Durante el ciclo dorado de 2006 a 2014, Bolivia vivió una era de «vacas gordas». Las exportaciones de gas superaban los $6.000 millones anuales y las reservas internacionales treparon hasta los $15.000 millones. Era el momento ideal para construir un colchón financiero, diversificar la economía y preparar al país para tiempos difíciles. Pero nada de eso ocurrió.
Hoy, las reservas han caído por debajo de los $2.000 millones y la escasez de dólares ahoga a importadores, empresas y ciudadanos. La economía boliviana se tambalea con un déficit fiscal del 8,5% del PIB y un mercado negro de divisas que refleja la pérdida de confianza en la moneda local. El Estado, lejos de anticiparse, ignoró las señales. La lección es clara: los buenos tiempos no duran para siempre, y no prepararse tiene consecuencias.
Luis Arce, entonces ministro de Economía y hoy presidente, fue el arquitecto del llamado «milagro económico» del MAS. Sin embargo, su gestión al mando del país ha mostrado que la experiencia académica no siempre se traduce en visión política. Las cifras eran claras: una economía dependiente del gas (que representaba el 50% de las exportaciones), un gasto público creciente (del 28% al 40% del PIB) y una inversión privada estancada. El gobierno prefirió aferrarse a proyecciones optimistas, ignorando los riesgos estructurales.
La historia boliviana no es nueva: ciclos de abundancia seguidos de crisis. A diferencia de países como Chile o Noruega, que crearon fondos soberanos con parte de sus ingresos extraordinarios (el primero con $20.000 millones, el segundo con $1,4 billones), Bolivia gastó casi todo en burocracia y subsidios. Si apenas el 20% del boom gasífero se hubiera ahorrado, hoy el país tendría entre $5.000 y $6.000 millones para enfrentar esta tormenta económica.
Una posible salida está en la institucionalización del análisis estadístico riguroso como herramienta de gobernanza. No basta con recolectar datos: se necesita usarlos para proyectar escenarios y tomar decisiones responsables. Un consejo fiscal independiente, que vigile indicadores clave como reservas, deuda y exportaciones en tiempo real, podría evitar que los gobiernos maquillen cifras o subestimen amenazas.

Actividades propuestas »
[1] Reescribe el texto sobre la economía boliviana desde «La historia boliviana» hasta «o subestimen amenazas.», sustituyendo «fondos soberanos» por «fondos de estabilización».
[2] Enumera todos los países que se mencionan en el texto sobre la economía boliviana.
Las líneas que vienen a continuación son un material independiente del texto.

Líneas proporcionadas »
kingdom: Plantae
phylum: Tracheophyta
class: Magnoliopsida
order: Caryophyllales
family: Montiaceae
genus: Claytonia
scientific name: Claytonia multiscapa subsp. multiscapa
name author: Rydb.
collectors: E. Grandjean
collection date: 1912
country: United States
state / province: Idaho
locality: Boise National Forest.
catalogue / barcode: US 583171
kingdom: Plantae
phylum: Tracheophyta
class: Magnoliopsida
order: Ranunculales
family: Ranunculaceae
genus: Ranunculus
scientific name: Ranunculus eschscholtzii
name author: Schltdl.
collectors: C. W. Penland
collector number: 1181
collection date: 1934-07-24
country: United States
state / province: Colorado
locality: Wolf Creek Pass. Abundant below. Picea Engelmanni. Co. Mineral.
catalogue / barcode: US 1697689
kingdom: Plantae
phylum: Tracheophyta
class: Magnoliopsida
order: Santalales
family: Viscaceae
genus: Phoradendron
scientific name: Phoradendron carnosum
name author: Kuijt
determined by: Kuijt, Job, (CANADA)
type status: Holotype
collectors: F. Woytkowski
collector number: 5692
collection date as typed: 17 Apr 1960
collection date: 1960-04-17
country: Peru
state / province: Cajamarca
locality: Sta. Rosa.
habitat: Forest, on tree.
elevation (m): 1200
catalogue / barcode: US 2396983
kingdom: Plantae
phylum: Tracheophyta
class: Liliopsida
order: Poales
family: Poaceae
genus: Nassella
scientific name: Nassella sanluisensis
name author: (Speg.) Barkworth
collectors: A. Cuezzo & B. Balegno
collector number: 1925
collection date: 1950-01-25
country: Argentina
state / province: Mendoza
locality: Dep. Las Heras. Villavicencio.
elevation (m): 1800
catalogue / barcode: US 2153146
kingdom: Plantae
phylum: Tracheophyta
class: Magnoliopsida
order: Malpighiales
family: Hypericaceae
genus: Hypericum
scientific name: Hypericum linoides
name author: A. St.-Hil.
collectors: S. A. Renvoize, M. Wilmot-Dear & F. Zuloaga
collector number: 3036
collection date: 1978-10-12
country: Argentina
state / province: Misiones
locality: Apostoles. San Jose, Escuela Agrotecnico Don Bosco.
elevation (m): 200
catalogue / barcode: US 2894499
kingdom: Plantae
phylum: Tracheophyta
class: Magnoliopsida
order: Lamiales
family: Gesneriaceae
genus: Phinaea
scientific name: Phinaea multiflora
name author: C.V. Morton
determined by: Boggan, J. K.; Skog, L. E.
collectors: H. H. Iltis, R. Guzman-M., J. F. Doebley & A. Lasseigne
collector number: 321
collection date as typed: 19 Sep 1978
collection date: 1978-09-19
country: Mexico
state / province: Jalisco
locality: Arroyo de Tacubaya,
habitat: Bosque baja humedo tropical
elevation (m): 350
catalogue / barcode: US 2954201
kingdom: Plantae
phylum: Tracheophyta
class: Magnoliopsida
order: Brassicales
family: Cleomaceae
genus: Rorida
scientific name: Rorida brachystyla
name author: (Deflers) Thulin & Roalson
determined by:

Respuestas del ejercicio »
[1]
La historia boliviana no es nueva: ciclos de abundancia seguidos de crisis. A diferencia de países como Chile o Noruega, que crearon fondos de estabilización con parte de sus ingresos extraordinarios (el primero con $20.000 millones, el segundo con $1,4 billones), Bolivia gastó casi todo en burocracia y subsidios. Si apenas el 20% del boom gasífero se hubiera ahorrado, hoy el país tendría entre $5.000 y $6.000 millones para enfrentar esta tormenta económica.
Una posible salida está en la institucionalización del análisis estadístico riguroso como herramienta de gobernanza. No basta con recolectar datos: se necesita usarlos para proyectar escenarios y tomar decisiones responsables. Un consejo fiscal independiente, que vigile indicadores clave como reservas, deuda y exportaciones en tiempo real, podría evitar que los gobiernos maquillen cifras o subestimen amenazas.

[2] Bolivia, Chile y Noruega.